(Compito):
Nel testo qui sotto sul progetto di Wy:
(a) Quale opera di John Milton figura tra le prime fonti?
(b) Quali temi universali si frammentano attraverso l'angelo di Wy?
(c) Che cosa si intreccia con la fragilità della carne?

── Testo ──

Il progetto – un vero e proprio nuovo manifesto della sua poetica – di Wy, è scandito da un dialogo denso e consapevole con la tradizione artistica e letteraria occidentale; tra le prime fonti spicca Paradise Lost di John Milton, che declina e torce la caduta degli angeli ribelli non solo come gesto di sfida, ma come aspirazione all’autonomia dell’esistenza – l’emancipazione indicibile e paradossale dall’origine del tempo e dello spazio, ovvero da Dio. L’angelo di Wy è al contempo disobbedienza eroica ed espiazione in potenza; un prisma attraverso cui si frammentano e disarticolano temi universali quali il desiderio, l’alienazione e il mutamento. Nel suo vagare e sfarinare le ali, si intrecciano la provocazione del peccato e l’urgenza della redenzione, la fragilità della carne e la tenacia rigenerativa dello spirito.

───
── Record elencati ──

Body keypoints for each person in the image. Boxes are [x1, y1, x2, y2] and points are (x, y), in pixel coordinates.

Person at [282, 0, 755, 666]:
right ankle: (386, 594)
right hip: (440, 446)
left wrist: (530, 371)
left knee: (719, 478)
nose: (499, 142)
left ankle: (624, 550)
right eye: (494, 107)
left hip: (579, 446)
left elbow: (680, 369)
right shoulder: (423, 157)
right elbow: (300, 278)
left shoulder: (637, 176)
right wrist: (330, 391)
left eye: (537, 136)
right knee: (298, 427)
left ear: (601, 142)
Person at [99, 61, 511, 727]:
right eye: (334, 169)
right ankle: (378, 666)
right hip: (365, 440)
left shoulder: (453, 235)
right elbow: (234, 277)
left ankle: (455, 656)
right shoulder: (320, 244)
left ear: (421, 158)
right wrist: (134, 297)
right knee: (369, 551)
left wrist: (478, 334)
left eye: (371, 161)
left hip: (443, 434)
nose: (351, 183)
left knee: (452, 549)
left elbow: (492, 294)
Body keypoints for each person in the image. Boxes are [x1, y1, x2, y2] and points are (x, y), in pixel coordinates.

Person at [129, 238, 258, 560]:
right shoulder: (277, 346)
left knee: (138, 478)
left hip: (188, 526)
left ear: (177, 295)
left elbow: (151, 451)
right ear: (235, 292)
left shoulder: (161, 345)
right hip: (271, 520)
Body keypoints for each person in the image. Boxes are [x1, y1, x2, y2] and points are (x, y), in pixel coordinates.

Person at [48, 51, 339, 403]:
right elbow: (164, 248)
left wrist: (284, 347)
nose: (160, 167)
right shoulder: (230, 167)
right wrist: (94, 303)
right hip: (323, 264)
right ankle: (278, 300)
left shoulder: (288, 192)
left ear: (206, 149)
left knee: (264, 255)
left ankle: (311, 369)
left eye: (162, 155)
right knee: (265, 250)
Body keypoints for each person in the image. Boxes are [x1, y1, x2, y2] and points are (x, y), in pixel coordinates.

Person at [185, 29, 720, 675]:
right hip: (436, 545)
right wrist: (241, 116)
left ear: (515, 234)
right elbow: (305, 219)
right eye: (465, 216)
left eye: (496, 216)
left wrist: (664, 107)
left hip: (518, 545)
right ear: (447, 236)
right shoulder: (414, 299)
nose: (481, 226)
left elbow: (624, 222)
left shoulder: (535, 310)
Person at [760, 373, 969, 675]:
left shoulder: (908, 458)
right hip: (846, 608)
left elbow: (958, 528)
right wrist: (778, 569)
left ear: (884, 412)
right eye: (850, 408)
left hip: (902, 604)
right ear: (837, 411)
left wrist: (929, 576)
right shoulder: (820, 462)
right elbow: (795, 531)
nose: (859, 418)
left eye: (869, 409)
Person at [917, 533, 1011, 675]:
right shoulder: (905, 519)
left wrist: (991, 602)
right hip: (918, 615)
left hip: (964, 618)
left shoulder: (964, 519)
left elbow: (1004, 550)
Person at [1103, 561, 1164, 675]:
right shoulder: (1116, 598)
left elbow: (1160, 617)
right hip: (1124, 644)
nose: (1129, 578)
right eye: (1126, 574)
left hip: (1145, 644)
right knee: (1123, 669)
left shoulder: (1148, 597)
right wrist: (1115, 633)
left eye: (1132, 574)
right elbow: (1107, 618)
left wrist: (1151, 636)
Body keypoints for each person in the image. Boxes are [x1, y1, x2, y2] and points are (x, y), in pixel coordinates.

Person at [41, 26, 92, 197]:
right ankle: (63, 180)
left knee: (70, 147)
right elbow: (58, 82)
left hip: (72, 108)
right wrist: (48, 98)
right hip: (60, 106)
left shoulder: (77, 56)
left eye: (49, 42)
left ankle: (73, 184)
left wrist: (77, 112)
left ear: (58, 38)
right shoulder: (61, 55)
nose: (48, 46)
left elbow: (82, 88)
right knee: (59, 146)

───

(Risposta):
(a) Paradise Lost
(b) Il desiderio, l'alienazione e il mutamento
(c) La tenacia rigenerativa dello spirito